I've got two of these. One I keep in the antenna lead of my Comet multiband vertical (144/222/440 MHZ) for continuous antenna system monitoring and the other is for general purpose grab 'n' go use, like checking the antenna in the car for example. They've been treated carefully (I suspect they may not be awfully rugged) and have given consistent performance.

It's been a long time since I compared their readings to those on a service monitor, but my impression was that they weren't grossly out of cal. Since most ham measurements are relative-indication oriented, the Daiwa does OK. Since I use the CN-103 with FM rigs it doesn't matter that the passive peak-reading function is almost worthless due to its inability to accurately display peak power for SSB. (This is also true of the Daiwa CN-101L and MFJ-815B.)

Now, if Palstar would make a VHF/UHF coupler unit for its WM150M, that would make this Daiwa model irrelevant...
PE3HMP Rating: 2003-05-24
good value Time Owned: more than 12 months.
I own 2 daiwa CN103 meters (with N-connectors) work pretty good, even the power is within 10% accuracy.
Personaly I prefer the 103 with N-connectors
But I wished they made a 5,50,200 watt scale
VE3YES Rating: 2002-10-13
Okay for hobbiests Time Owned: more than 12 months.

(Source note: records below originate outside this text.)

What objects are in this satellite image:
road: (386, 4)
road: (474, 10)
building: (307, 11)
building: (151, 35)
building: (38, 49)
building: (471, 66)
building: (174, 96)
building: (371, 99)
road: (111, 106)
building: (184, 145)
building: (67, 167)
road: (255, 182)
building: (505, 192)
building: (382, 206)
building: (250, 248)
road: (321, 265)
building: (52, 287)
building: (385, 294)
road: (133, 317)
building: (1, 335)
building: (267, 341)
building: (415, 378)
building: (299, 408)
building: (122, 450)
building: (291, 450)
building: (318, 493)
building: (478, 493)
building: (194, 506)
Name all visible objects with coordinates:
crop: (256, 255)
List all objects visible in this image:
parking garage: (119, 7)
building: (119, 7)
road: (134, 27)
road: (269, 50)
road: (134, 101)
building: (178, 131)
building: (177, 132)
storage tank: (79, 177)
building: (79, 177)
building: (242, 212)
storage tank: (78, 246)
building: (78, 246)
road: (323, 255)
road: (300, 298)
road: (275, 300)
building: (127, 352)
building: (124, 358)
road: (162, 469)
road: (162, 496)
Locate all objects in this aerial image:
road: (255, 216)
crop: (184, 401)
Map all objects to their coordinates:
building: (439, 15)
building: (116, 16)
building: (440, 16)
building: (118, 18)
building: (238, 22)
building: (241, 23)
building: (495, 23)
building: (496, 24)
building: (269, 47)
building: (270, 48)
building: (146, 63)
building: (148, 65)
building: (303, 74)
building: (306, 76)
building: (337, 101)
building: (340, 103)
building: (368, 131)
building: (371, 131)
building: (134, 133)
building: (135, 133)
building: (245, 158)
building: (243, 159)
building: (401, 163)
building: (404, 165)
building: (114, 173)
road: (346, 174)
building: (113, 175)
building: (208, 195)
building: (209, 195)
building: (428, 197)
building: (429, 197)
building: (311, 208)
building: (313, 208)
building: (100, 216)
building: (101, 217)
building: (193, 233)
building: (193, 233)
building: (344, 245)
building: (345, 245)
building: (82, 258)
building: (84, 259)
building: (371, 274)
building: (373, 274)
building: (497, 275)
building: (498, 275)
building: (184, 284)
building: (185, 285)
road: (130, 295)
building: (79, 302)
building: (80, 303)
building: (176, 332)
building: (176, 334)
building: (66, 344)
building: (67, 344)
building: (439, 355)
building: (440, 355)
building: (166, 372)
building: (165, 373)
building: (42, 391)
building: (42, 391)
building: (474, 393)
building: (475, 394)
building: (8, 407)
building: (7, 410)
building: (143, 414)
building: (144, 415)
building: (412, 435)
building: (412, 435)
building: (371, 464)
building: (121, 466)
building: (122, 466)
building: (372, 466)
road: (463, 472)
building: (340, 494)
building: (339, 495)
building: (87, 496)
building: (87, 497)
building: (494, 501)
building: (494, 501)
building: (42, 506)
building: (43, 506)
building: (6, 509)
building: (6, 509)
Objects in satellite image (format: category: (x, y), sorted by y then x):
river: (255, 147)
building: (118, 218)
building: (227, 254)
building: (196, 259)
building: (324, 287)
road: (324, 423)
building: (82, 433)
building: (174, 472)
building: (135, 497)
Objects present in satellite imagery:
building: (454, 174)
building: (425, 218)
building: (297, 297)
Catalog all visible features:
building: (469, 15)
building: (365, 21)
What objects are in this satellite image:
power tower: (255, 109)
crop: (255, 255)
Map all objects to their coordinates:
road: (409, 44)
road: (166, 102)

I'm on my 2nd Daiwa meter as the first had a stuck pinion on one of the meters. The replacement works fine. Compared with Bird 43 (standard meter, with standard inaccuracies!) they both agree. The 20W and 200W power settings are poor choices for most mobile operators. They should've used 5W, 50W and 500W in my opinion! The SO-239 spigots work themselves loose over time. What can you say? Its a hobbiest-grade unit!